Abstract
En 2004 a réémergé la « Flat Earth Society » promouvant l’hypothèse que la Terre est plate. Présentée comme une vérité, soutenue par des « faits » diffusés à longueur de vidéos sur Internet, cette hypothèse s’accompagne d’une vaste théorie du complot. Scientifiques, enseignants, journalistes, politiques, nombreux sont ceux qui tenteraient de masquer la vérité biblique, ou d’accumuler argent et pouvoir via les faux budgets spatiaux, ou encore de cacher le mensonge de l’atterrissage sur la Lune. Dans cette vision du monde, s’opposent ceux qui savent et ceux qui mentent, les amis flat-earthers et les ennemis tour à tour ignorants volontaires ou parties prenantes du complot.

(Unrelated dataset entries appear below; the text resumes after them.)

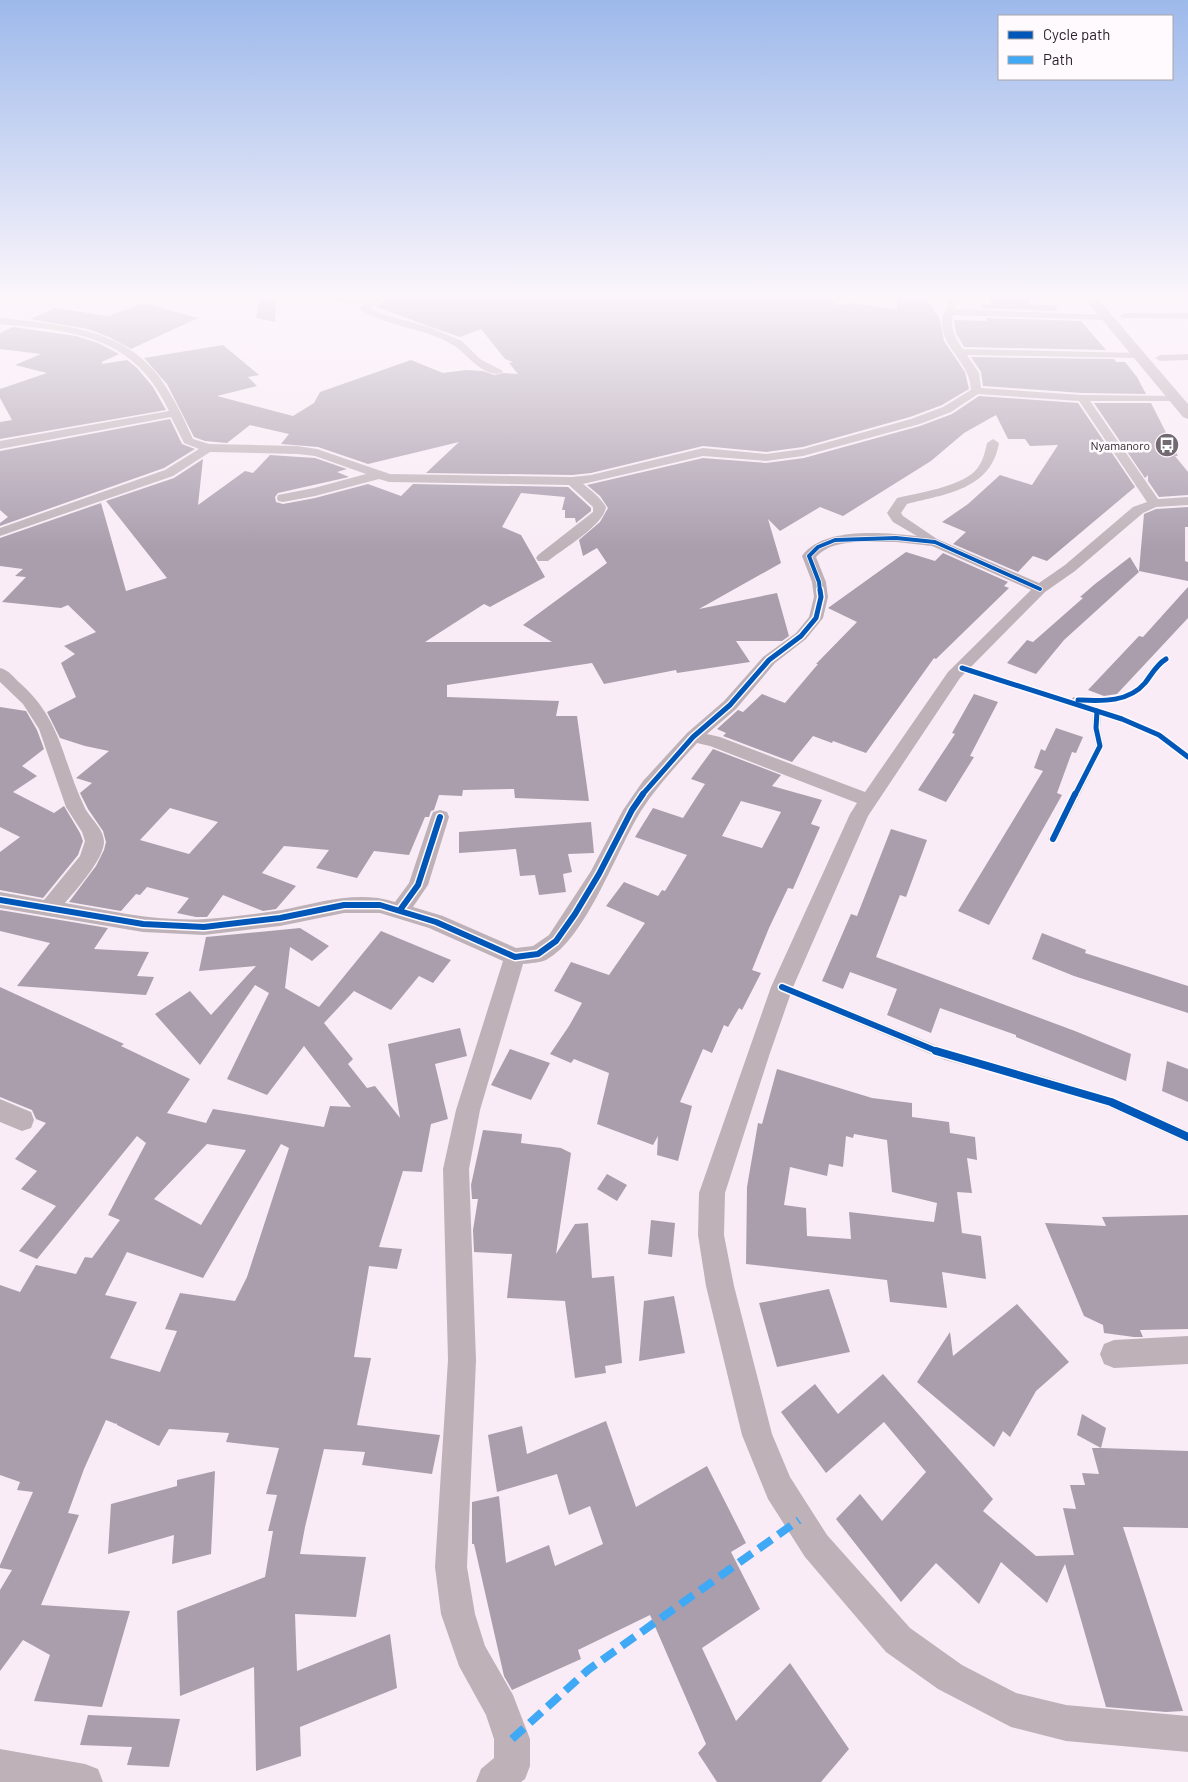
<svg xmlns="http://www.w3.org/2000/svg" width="1188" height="1782" font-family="Barlow,sans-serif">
	<rect width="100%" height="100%" fill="#f9ecf6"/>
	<g fill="#aa9ead" fill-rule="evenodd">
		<path d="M386 299H829L840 305 854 303 897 310V300H928L940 320 944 341 965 372 969 389 942 405 910 417 803 447 766 452 703 446 591 473 572 475 426 473 459 442 368 464 318 447 281 444 289 434 250 425 227 443 205 441 194 437 167 384 144 358 223 345 259 375 248 377 257 386 217 396 293 416 314 403 320 392 411 360 443 373 466 370 483 371 494 375 504 373 518 374 509 363 513 362 505 359 481 329 460 337 445 332 376 307Z"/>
		<path d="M989 299H1028L1031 305 1054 306 1058 311 983 308 982 304 991 305Z"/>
		<path d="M276 300 275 322 256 318 259 301Z"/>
		<path d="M144 303 198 318 131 349 109 337 88 329 30 319 55 308 108 316Z"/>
		<path d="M986 318 1081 321 1106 350 964 347 956 333 954 320 987 321Z"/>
		<path d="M13 327 76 336 98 343 119 354 102 362V364L127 360 137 368 153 387 166 410 0 439V422L12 420 0 398V389L47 373 15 365 41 354 0 349V333Z"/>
		<path d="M971 357 1114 359 1116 362H1125L1137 377 1146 394 1082 393 983 386 981 372Z"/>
		<path d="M979 396 1078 403 1135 487 1047 561 1033 556 1018 572 953 544 966 532 942 522 968 504 1000 475 1032 485 1058 445 1030 446 1025 439H1008L996 415 964 433 931 461 843 516 820 507 780 531 768 519 781 563 699 609 777 593 789 636 782 641H736L750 662 677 673 676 670 604 684 592 663 447 685V697L559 701 556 716H577L589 801 515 798 514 789 463 790 462 796 439 795 434 810 431 811 429 817H425L409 855 374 851 357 878 316 868 329 850 284 846 262 873 296 886 276 909 263 911 223 895 207 917H196L177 913 189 898 147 887 140 895 136 894 121 911 69 902 96 866 104 850 106 842 103 831 88 809 80 793 92 783 76 778 109 751 85 746 60 738 47 712 76 697 61 663 75 654 64 646 96 632 68 605 61 608 2 602 26 577 15 576 23 569 0 566V538L101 503 126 591 167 578 106 501 174 478 203 459 198 505 245 471 253 473 270 455 315 458 347 469 337 472 349 477 278 493 275 497 276 502 283 504 315 498 368 484 401 496 413 484 568 487 591 508V511L576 523 575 518H565V510H562L565 497 521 493 502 527 521 535 545 577 490 607 484 604 425 642H552L523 625 607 563 597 548 583 556 579 540 600 522 608 508 600 496 587 485 703 458 766 463 804 458 920 426 952 414ZM170 808 218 822 189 854 140 840Z"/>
		<path d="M1094 403H1151L1178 456H1175L1188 472V495L1159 497 1148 481V475L1145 478Z"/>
		<path d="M170 419 182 444 195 449 164 468 0 526V523L8 517 0 510V451Z"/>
		<path d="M1188 507V527H1185V561L1188 562V581L1139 571 1144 514 1156 509Z"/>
		<path d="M906 552 935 561 943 553 1008 582 1004 586 1009 588 936 659 934 658 866 753 833 741 832 743 813 736 792 762 723 736 726 733 717 729 738 710 743 712 762 694 785 703 818 664H816L857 622 828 608Z"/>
		<path d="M1130 557 1139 572 1064 640 1036 674 1007 663 1027 640 1033 642 1083 598 1080 597 1095 584Z"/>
		<path d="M1188 587V618L1117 694 1104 696 1088 690 1139 636 1143 637Z"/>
		<path d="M974 694 998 702 970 756 974 757 946 802 918 790 955 734 952 733Z"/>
		<path d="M0 707 26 711 37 730 44 749 22 766 37 776 13 792 54 813 64 806 80 833 83 841 78 855 43 898 0 890V852L20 837 0 827Z"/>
		<path d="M1056 728 1083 737 1076 753 1072 752 1057 793 1062 795 989 925 958 911 1043 771 1034 768 1041 749 1045 751Z"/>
		<path d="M713 749 781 775 772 786 822 800 811 824 820 827 793 889 788 888 769 928 752 970 761 973 742 1010 739 1008 728 1027 724 1025 712 1053 703 1049 680 1102 692 1106 678 1161 657 1155 658 1136 653 1145 597 1124 609 1073 574 1059 571 1063 550 1054 569 1026 582 1003 554 991 571 962 609 975 645 923 606 906 624 882 658 896 662 890 665 891 687 855 635 837 653 808 683 818 705 784 691 779ZM741 801 781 812 762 848 722 836Z"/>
		<path d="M591 822 594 853 568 854 572 872 563 874 566 892 539 895 535 875 520 876 516 849 459 853V832Z"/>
		<path d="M891 829 927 840 906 897 900 895 876 957 1075 1031 1131 1054 1126 1081 1016 1037V1035L940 1008 931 1033 887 1015 897 989 850 972 843 989 822 981 851 914 857 916Z"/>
		<path d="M0 910 108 928 94 949 149 952 137 976 154 977 146 995 17 986 50 943 0 931Z"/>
		<path d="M300 928 329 946 312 961 290 947 285 988 319 1007 381 931 451 960 433 983 419 976 391 1010 354 991 324 1023 353 1059 348 1064 367 1088 375 1086 400 1118 388 1044 460 1028 467 1056 435 1064 448 1119 431 1124 422 1172 403 1171 379 1247 402 1249 397 1269 369 1266 354 1357 371 1358 357 1425 440 1435 432 1474 362 1465 365 1452 324 1449 305 1527 300 1554 366 1557 356 1617 295 1614 297 1671 390 1634 397 1688 300 1727 301 1756 256 1771 254 1667 180 1696 177 1611 265 1577 273 1531H268L277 1495 266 1494 279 1448 226 1442 229 1433 169 1429 159 1446 117 1425V1423L116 1424 106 1420 84 1469 68 1513 79 1515 41 1605 130 1611 102 1707 34 1701 50 1655 23 1640 0 1671V1590L12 1570 0 1568V1565L33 1492 17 1490 20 1482 0 1475V1285L20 1292 36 1265 76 1274 85 1257 92 1258 120 1220 108 1215 146 1143 137 1136 37 1259 19 1251 56 1206 21 1189 37 1171 15 1159 46 1123 36 1119 32 1110 0 1097V987L124 1044 121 1046 190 1079 167 1113 206 1123 213 1109 324 1127 330 1106 351 1107 304 1046 267 1095 227 1079 269 993 255 985 200 1065 155 1014 190 991 211 1015 256 966 199 971 206 937ZM207 1144 246 1150 201 1225 154 1199ZM281 1144 289 1148 247 1277 235 1301 180 1293 165 1329 177 1331 160 1372 110 1358 137 1302 105 1295 127 1252 203 1278Z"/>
		<path d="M1042 933 1086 950 1085 953 1188 986V1013L1074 976 1032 959Z"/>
		<path d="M510 1049 550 1063 531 1100 491 1085Z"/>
		<path d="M1167 1061 1188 1069V1102L1162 1091Z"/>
		<path d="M777 1069 872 1098 912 1103V1117L949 1122 950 1133 975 1137 977 1160 967 1158 972 1193 957 1192 962 1233 981 1236 986 1279 942 1272 947 1308 890 1302 887 1280 746 1264 747 1187 758 1123 762 1124ZM854 1134 887 1140 892 1192 937 1203 934 1222 849 1212 851 1239 807 1236 806 1208 784 1205 790 1167 827 1176 829 1164 843 1167 846 1136 853 1138Z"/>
		<path d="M483 1130 522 1134 521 1143 561 1148 571 1153 556 1254 575 1224 588 1223 592 1278 614 1276 622 1363 605 1366 606 1373 575 1378 565 1301 507 1298 512 1254 474 1252 473 1230 478 1199H472L471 1185Z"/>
		<path d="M607 1174 627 1185 617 1201 597 1189Z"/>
		<path d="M1188 1215V1329L1140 1330 1143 1337H1134L1104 1333 1103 1325 1084 1316 1045 1223 1106 1226 1102 1217Z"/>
		<path d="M651 1220 675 1223 672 1257 648 1254Z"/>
		<path d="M829 1289 850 1352 777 1367 759 1303Z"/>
		<path d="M674 1296 685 1353 639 1361 644 1301Z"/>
		<path d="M1017 1304 1069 1362 1036 1391 1010 1437 1003 1431 994 1447 917 1382 950 1332 953 1356Z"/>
		<path d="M883 1374 993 1499 983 1511 1036 1556 1074 1555 1063 1508 1076 1509 1070 1485H1085L1082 1473 1099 1474 1092 1448H1101L1077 1435 1082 1414 1106 1428 1101 1448 1188 1451V1528L1123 1527 1183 1711 1166 1712 1106 1707 1065 1564 1047 1603 1001 1562 979 1604 936 1563 901 1602 836 1519 860 1494 882 1521 926 1472 884 1422 826 1473 781 1412 815 1384 838 1414Z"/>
		<path d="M606 1421 636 1507 707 1466 746 1543 731 1552 760 1609 702 1648 736 1721 790 1663 849 1749 821 1782H717L698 1753 706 1744 650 1615 578 1650 581 1659 512 1690 504 1676 474 1544H472V1502L499 1496 506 1563 549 1545 555 1566 603 1544 590 1506 569 1515 557 1474 497 1492 488 1435 522 1426 527 1454Z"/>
		<path d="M215 1471 211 1554 172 1564 174 1535 108 1554 111 1504 177 1486V1480Z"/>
		<path d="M88 1715 180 1719 169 1767 127 1765 132 1747 80 1745Z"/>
	</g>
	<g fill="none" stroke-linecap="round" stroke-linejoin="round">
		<g fill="#beb2b8" fill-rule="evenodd">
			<path d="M1163 657H1169L1170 659 1159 669 1148 685 1132 697 1112 703H1080L1125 717 1162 733 1188 753V760L1156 737 1119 721 1101 715 1100 728 1104 746 1058 839 1056 841H1050L1048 839 1096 746 1092 728 1093 712 958 668 962 666H965L1070 700 1074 697C1098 699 1126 702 1143 680 1149 672 1154 664 1163 657Z"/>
			<path d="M782 983 950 1051 1043 1076 1111 1097 1188 1131V1143L1109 1107 1043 1086 945 1060 778 990 777 987 778 984Z"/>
		</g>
		<g fill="#beb2b8" fill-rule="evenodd">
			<path d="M330 299H384L370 308 381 314 429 327 462 341 480 359 503 371 502 373C482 378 467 353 453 345 425 328 390 327 362 311L360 309 363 304 351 305Z"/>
			<path d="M950 299H959L955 309 1108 315 1110 317 1105 320 953 315C950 328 955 339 963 349L1140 353 1141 355 1136 358 967 355 979 373 981 388 1082 395 1177 396 1178 398 1177 400 1173 401H1090L1158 499 1188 497V505L1156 507 1143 513 1075 571 1045 592 960 678 868 816 793 987 769 1056 725 1193 724 1235 734 1286 772 1434 790 1477 827 1535 910 1628 962 1665 1016 1693 1066 1705 1188 1716V1752L1066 1741 1011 1727 938 1689 886 1652 805 1557 768 1499 742 1435 706 1286 698 1235 699 1193 771 987 850 814 857 803 710 746 697 743C677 765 657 786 641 811 617 849 586 939 546 960 539 963 531 963 523 964L480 1110 469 1169 476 1360 467 1567 475 1614 485 1646 513 1695 530 1739V1766L525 1779 521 1782H476L481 1769 494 1758V1739L486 1715 459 1666 441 1614 435 1567 448 1360 443 1169 456 1110 503 961 429 928 380 913H344L280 926 204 935 143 932 0 908V892L44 900 80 856 85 841 82 832 66 807 39 729 23 704 0 682V668C9 670 14 678 21 684 62 721 62 760 84 806 89 818 104 828 104 842 104 859 76 890 65 903 111 911 159 922 206 919 231 917 257 914 282 910 319 903 357 890 395 902L409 883 431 817 433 812 440 810 447 812 449 817 428 885 413 907 443 916 516 948 533 946 549 935 591 871 623 810 643 781 687 733 724 701 763 657 796 633 809 617 814 597 812 582 802 556C824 526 884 533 917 536L893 522 887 513 897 498C918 493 959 487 975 471 982 464 985 453 987 443L993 439 999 443C991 490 945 494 907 504L901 513 903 516 937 539 1039 583 1065 565 1133 507 1147 502 1079 401 978 394 951 412 920 424 803 456 766 461 703 456 583 484C592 491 600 497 606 507 604 525 563 549 548 561H538L536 558 538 555 593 512V507L569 485 389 482 379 479 315 496 283 502 278 501 277 498 278 495 314 488 366 474 315 456 297 454 210 452 173 476 0 536V528L165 470 199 449 184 443 171 417 0 449V441L169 411C134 335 74 331 0 324V318C57 324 123 327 160 378 174 398 183 417 193 439L209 444 297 446 317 449 390 474 572 477 591 475 703 448 766 454 803 449 911 419 943 407 971 390C971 363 941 348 942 322 942 314 948 306 950 299ZM855 542H896L932 546 1031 590 948 672 865 792 720 737 707 734 736 709 775 663 806 639 823 618 828 597 826 582 816 557C827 545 840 544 855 542Z"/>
			<path d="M1125 313H1188V319L1122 318 1120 316Z"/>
			<path d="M1188 354V360L1160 361 1155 358 1160 355Z"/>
			<path d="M0 1099 31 1112 34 1120 31 1128 22 1131 0 1122Z"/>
			<path d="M1188 1336V1364L1114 1368 1104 1364 1100 1354 1104 1344 1114 1340Z"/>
			<path d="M0 1749 85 1764 98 1769 103 1782H0Z"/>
		</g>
		<path fill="#b8abb1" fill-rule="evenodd" d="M1085 299H1098L1188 404V419L1183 417Z"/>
		<path stroke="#3fa9f5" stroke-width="8" stroke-dasharray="16 8" stroke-linecap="butt" d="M512 1739 588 1670 799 1520"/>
		<g stroke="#fffafe" stroke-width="5.5">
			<path id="cycleway-far3" d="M820 591 819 582 809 556 818 547 835 540 896 538 935 542 1040 589"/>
		</g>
		<g stroke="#fffafe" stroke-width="8">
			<g id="cycleway-far2">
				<path d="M962 668 1122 719 1159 735 1188 757"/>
				<path d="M1078 700C1101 701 1128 703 1145 683 1152 674 1156 665 1166 659"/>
				<path d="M642 795 693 737 730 705 769 660 801 636 816 618 821 597 820 590"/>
				<path d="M1075 795 1100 746 1096 728 1097 711"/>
			</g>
		</g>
		<g stroke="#fffafe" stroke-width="9">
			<g id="cycleway-far1">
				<path d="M1053 839 1075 794"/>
				<path d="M0 900 143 924 204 927 280 918 344 905H380L436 922 515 957 538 954 556 941 575 914 599 874 632 810 643 794"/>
				<path d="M400 910 418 885 440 817"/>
				<path d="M782 987 939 1052"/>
			</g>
		</g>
		<g stroke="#fffafe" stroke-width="11">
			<path id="cycleway" d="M936 1051 1111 1102 1188 1137"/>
		</g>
		<use href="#cycleway-far3" stroke="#0057b8" stroke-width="4"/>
		<use href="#cycleway-far2" stroke="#0057b8" stroke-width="5"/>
		<use href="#cycleway-far1" stroke="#0057b8" stroke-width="6"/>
		<use href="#cycleway" stroke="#0057b8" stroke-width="8"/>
	</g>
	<linearGradient id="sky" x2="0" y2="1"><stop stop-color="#9db9eb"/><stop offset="0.54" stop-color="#fcf6fb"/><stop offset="1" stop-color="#fcf6fb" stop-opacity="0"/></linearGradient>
	<rect width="1188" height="549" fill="url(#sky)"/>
	<defs>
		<g id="bus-disc" transform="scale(1.25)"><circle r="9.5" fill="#736971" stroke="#fffafe"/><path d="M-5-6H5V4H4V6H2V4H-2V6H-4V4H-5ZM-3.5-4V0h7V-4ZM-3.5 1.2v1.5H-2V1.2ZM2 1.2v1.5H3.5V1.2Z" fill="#fff"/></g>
	</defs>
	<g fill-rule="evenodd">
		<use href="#bus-disc" x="1167" y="445"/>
	</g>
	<g text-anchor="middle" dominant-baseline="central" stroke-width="5" stroke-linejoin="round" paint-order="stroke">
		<g font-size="12" fill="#2b2229" stroke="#fffafe" text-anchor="end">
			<text x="1150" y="445">Nyamanoro</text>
		</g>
	</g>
	<rect x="998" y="15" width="175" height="65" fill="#fffafe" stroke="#aaa4a9"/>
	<rect x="1008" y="31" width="25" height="8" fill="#0057b8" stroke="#aaa4a9"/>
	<text x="1043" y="40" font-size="15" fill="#2b2229">Cycle path</text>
	<rect x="1008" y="56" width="25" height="8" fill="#3fa9f5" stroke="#aaa4a9"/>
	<text x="1043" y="65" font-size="15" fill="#2b2229">Path</text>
</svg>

À l’inverse, la Terre ronde est historiquement liée à des formes – peut-être encore émergentes – de cosmopolitisme, où les conflits n’empêchent pas la conscience d’une interdépendance, d’une communauté de savoir et d’une responsabilité collective vis-à-vis de ce même corps sur et avec lequel nous habitons. Il n’est donc aujourd’hui plus absurde de rappeler que la rotondité de la Terre n’est pas seulement une vérité à opposer aux pseudo-sciences, mais également une question cruciale d’épistémologie politique. Comme l’écrit Bruno Latour :
Tout le monde savait que la Terre était ronde, objectera-t-on ? Non, pas vraiment ; on le savait d’un savoir diffus, abstrait, lointain, en regardant les globes de nos salles de classe, en contemplant les photos de la planète bleue : pas encore de quoi la « ressentir » comme ronde…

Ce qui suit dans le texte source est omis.